*Instructions for the task:*
Your answer should hold only the lines from the start of the data below through the line with "from: https: //icd.who.int/browse", copied exactly, with pictures left out.

*Records:*
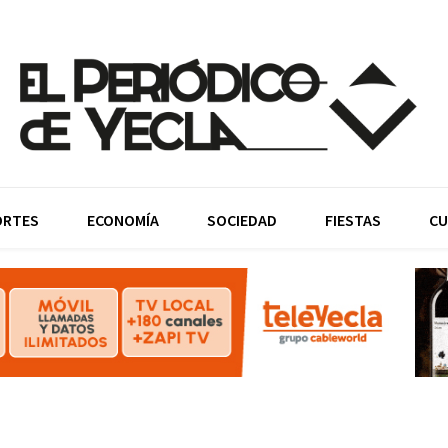
ORTES
ECONOMÍA
SOCIEDAD
FIESTAS
CU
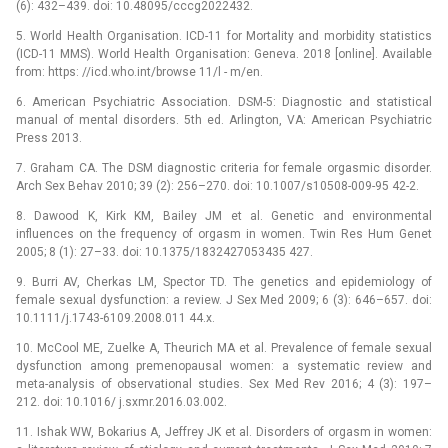
(6): 432–439. doi: 10.48095/cccg2022432.
5. World Health Organisation. ICD-11 for Mortality and morbidity statistics
(ICD-11 MMS). World Health Organisation: Geneva. 2018 [online]. Available
from: https: //icd.who.int/browse 11/l -⁠ m/en.
6. American Psychiatric Association. DSM-5: Diagnostic and statistical
manual of mental disorders. 5th ed. Arlington, VA: American Psychiatric
Press 2013.
7. Graham CA. The DSM diagnostic criteria for female orgasmic disorder.
Arch Sex Behav 2010; 39 (2): 256–270. doi: 10.1007/s10508-009-95 42-2.
8. Dawood K, Kirk KM, Bailey JM et al. Genetic and environmental
influences on the frequency of orgasm in women. Twin Res Hum Genet
2005; 8 (1): 27–33. doi: 10.1375/1832427053435 427.
9. Burri AV, Cherkas LM, Spector TD. The genetics and epidemiology of
female sexual dysfunction: a review. J Sex Med 2009; 6 (3): 646–657. doi:
10.1111/j.1743-6109.2008.011 44.x.
10. McCool ME, Zuelke A, Theurich MA et al. Prevalence of female sexual
dysfunction among premenopausal women: a systematic review and
meta-analysis of observational studies. Sex Med Rev 2016; 4 (3): 197–
212. doi: 10.1016/ j.sxmr.2016.03.002.
11. Ishak WW, Bokarius A, Jeffrey JK et al. Disorders of orgasm in women:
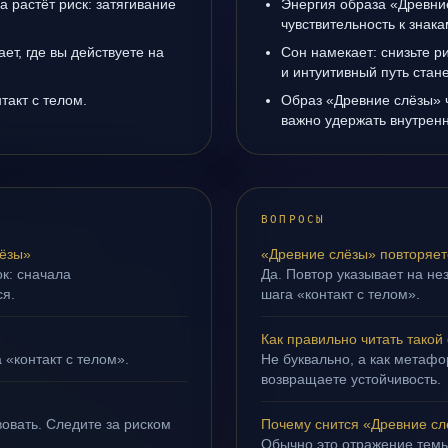
а растёт риск: затягивание
Энергия образа «Древни
чувствительность к знак
ет, где вы действуете на
Сон намекает: снизьте р
и интуитивный путь стане
такт с телом.
Образ «Древние слёзы» ч
важно удержать внутренн
ВОПРОСЫ
лёзы»
«Древние слёзы» повторяет
ок: сначала
Да. Повтор указывает на не
ся.
шага «контакт с телом».
Как правильно читать такой
 «контакт с телом».
Не буквально, а как метафор
возвращаете устойчивость.
овать. Следите за риском
Почему снится «Древние с
Обычно это отражение темы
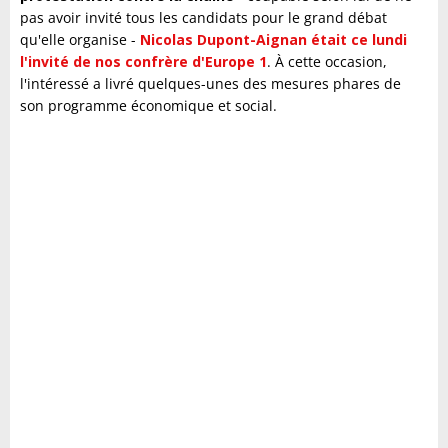
pas avoir invité tous les candidats pour le grand débat
qu'elle organise -
Nicolas Dupont-Aignan était ce lundi
l'invité de nos confrère d'Europe 1
. À cette occasion,
l'intéressé a livré quelques-unes des mesures phares de
son programme économique et social.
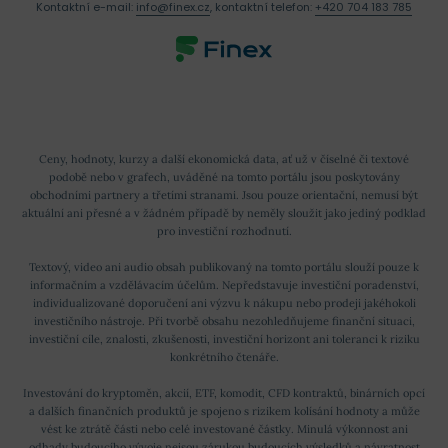
Kontaktní e-mail:
info@finex.cz
, kontaktní telefon:
+420 704 183 785
Ceny, hodnoty, kurzy a další ekonomická data, ať už v číselné či textové
podobě nebo v grafech, uváděné na tomto portálu jsou poskytovány
obchodními partnery a třetími stranami. Jsou pouze orientační, nemusí být
aktuální ani přesné a v žádném případě by neměly sloužit jako jediný podklad
pro investiční rozhodnutí.
Textový, video ani audio obsah publikovaný na tomto portálu slouží pouze k
informačním a vzdělávacím účelům. Nepředstavuje investiční poradenství,
individualizované doporučení ani výzvu k nákupu nebo prodeji jakéhokoli
investičního nástroje. Při tvorbě obsahu nezohledňujeme finanční situaci,
investiční cíle, znalosti, zkušenosti, investiční horizont ani toleranci k riziku
konkrétního čtenáře.
Investování do kryptoměn, akcií, ETF, komodit, CFD kontraktů, binárních opcí
a dalších finančních produktů je spojeno s rizikem kolísání hodnoty a může
vést ke ztrátě části nebo celé investované částky. Minulá výkonnost ani
odhady budoucího vývoje nejsou zárukou budoucích výsledků a návratnost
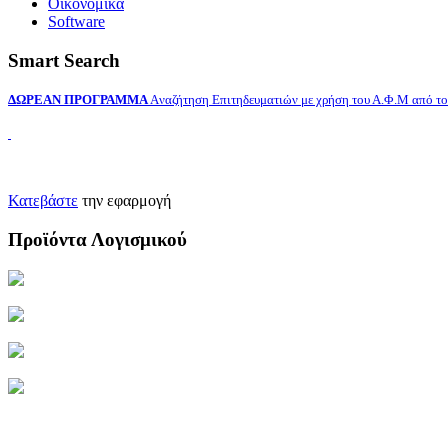
Οικονομικά
Software
Smart Search
ΔΩΡΕΑΝ ΠΡΟΓΡΑΜΜΑ
Aναζήτηση Επιτηδευματιών με χρήση του Α.Φ.Μ από το 
Κατεβάστε
την εφαρμογή
Προϊόντα Λογισμικού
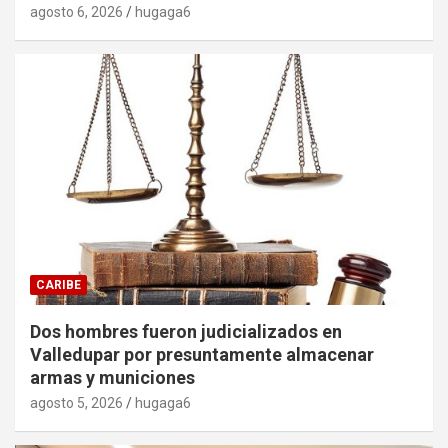
agosto 6, 2026
hugaga6
CARIBE
Dos hombres fueron judicializados en
Valledupar por presuntamente almacenar
armas y municiones
agosto 5, 2026
hugaga6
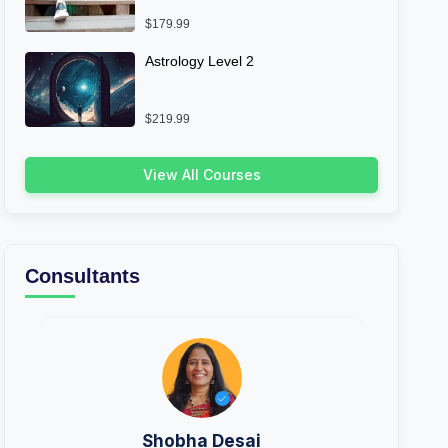
$179.99
Astrology Level 2
$219.99
View All Courses
Consultants
Shobha Desai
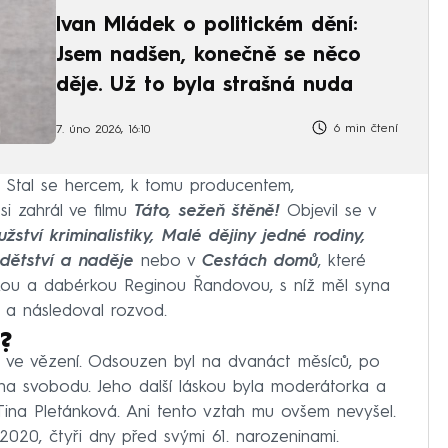
Ivan Mládek o politickém dění:
Jsem nadšen, konečně se něco
děje. Už to byla strašná nuda
6 min čtení
7. úno 2026, 16:10
. Stal se hercem, k tomu producentem,
i zahrál ve filmu
Táto, sežeň štěně!
Objevil se v
ství kriminalistiky, Malé dějiny jedné rodiny,
 dětství a naděje
nebo v
Cestách domů
, které
čkou a dabérkou Reginou Řandovou, s níž měl syna
l a následoval rozvod.
?
il ve vězení. Odsouzen byl na dvanáct měsíců, po
na svobodu. Jeho další láskou byla moderátorka a
Tina Pletánková. Ani tento vztah mu ovšem nevyšel.
020, čtyři dny před svými 61. narozeninami.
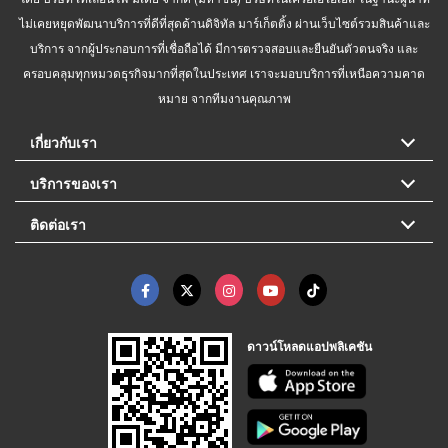
ไม่เคยหยุดพัฒนาบริการที่ดีที่สุดด้านดิจิทัล มาร์เก็ตติ้ง ผ่านเว็บไซต์รวมสินค้าและ
บริการ จากผู้ประกอบการที่เชื่อถือได้ มีการตรวจสอบและยืนยันตัวตนจริง และ
ครอบคลุมทุกหมวดธุรกิจมากที่สุดในประเทศ เราจะมอบบริการที่เหนือความคาด
หมาย จากทีมงานคุณภาพ
เกี่ยวกับเรา
บริการของเรา
ติดต่อเรา
ดาวน์โหลดแอปพลิเคชัน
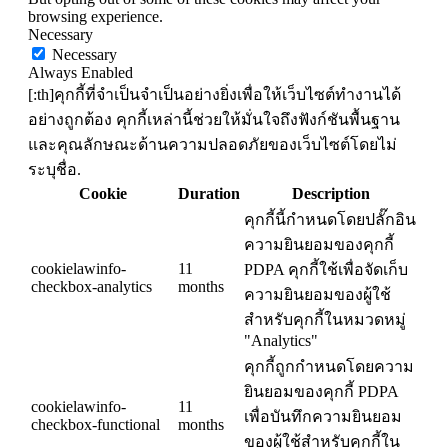
browsing experience.
Necessary
Necessary
Always Enabled
[:th]คุกกี้ที่จำเป็นจำเป็นอย่างยิ่งเพื่อให้เว็บไซต์ทำงานได้
อย่างถูกต้อง คุกกี้เหล่านี้ช่วยให้มั่นใจถึงฟังก์ชันพื้นฐาน
และคุณลักษณะด้านความปลอดภัยของเว็บไซต์โดยไม่
ระบุชื่อ.
Cookie
Duration
Description
คุกกี้นี้กำหนดโดยปลั๊กอิน
ความยินยอมของคุกกี้
cookielawinfo-
11
PDPA คุกกี้ใช้เพื่อจัดเก็บ
checkbox-analytics
months
ความยินยอมของผู้ใช้
สำหรับคุกกี้ในหมวดหมู่
"Analytics"
คุกกี้ถูกกำหนดโดยความ
ยินยอมของคุกกี้ PDPA
cookielawinfo-
11
เพื่อบันทึกความยินยอม
checkbox-functional
months
ของผู้ใช้สำหรับคุกกี้ใน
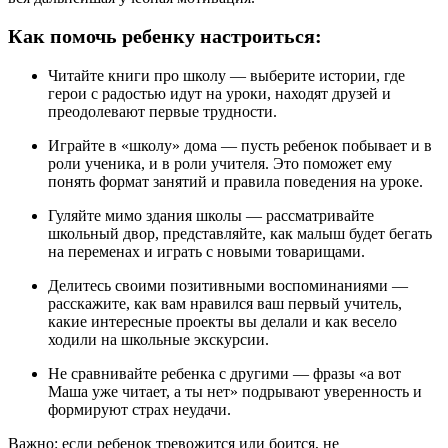
Как помочь ребенку настроиться:
Читайте книги про школу — выберите истории, где
герои с радостью идут на уроки, находят друзей и
преодолевают первые трудности.
Играйте в «школу» дома — пусть ребенок побывает и в
роли ученика, и в роли учителя. Это поможет ему
понять формат занятий и правила поведения на уроке.
Гуляйте мимо здания школы — рассматривайте
школьный двор, представляйте, как малыш будет бегать
на переменах и играть с новыми товарищами.
Делитесь своими позитивными воспоминаниями —
расскажите, как вам нравился ваш первый учитель,
какие интересные проекты вы делали и как весело
ходили на школьные экскурсии.
Не сравнивайте ребенка с другими — фразы «а вот
Маша уже читает, а ты нет» подрывают уверенность и
формируют страх неудачи.
Важно: если ребенок тревожится или боится, не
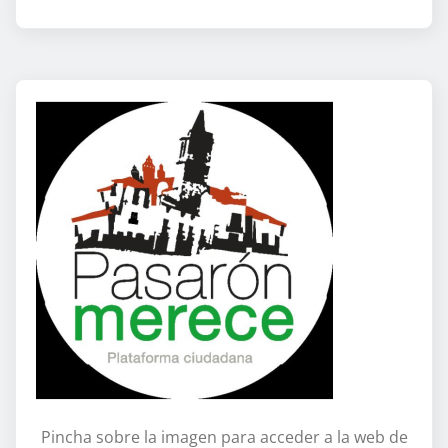
Pincha sobre la imagen para acceder a la web de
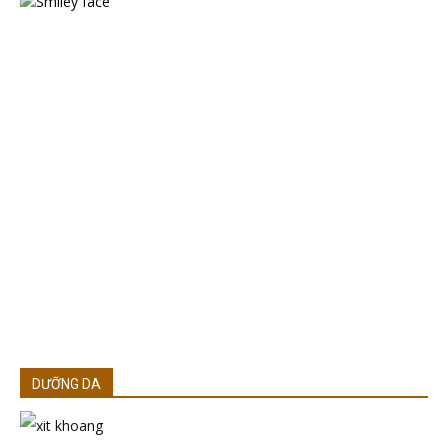
DƯỠNG DA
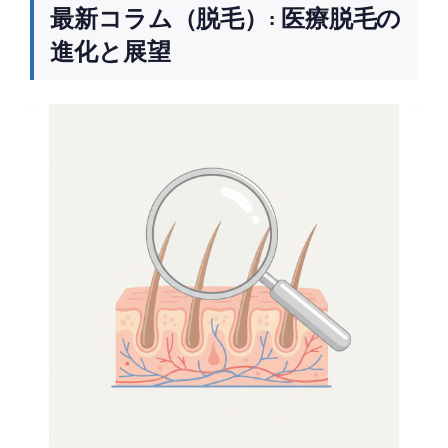
最新コラム（脱毛）: 医療脱毛の
進化と展望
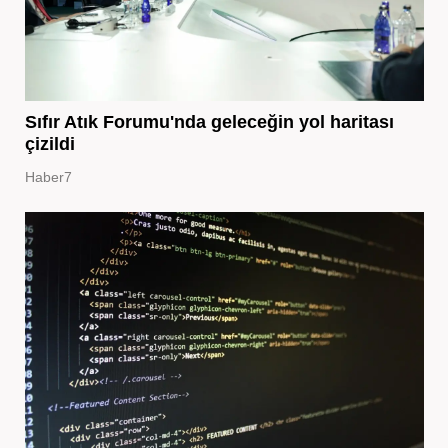
Sıfır Atık Forumu'nda geleceğin yol haritası
çizildi
Haber7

*Answer for this exercise:*
ORTES
ECONOMÍA
SOCIEDAD
FIESTAS
CU
(6): 432–439. doi: 10.48095/cccg2022432.
5. World Health Organisation. ICD-11 for Mortality and morbidity statistics
(ICD-11 MMS). World Health Organisation: Geneva. 2018 [online]. Available
from: https: //icd.who.int/browse 11/l -⁠ m/en.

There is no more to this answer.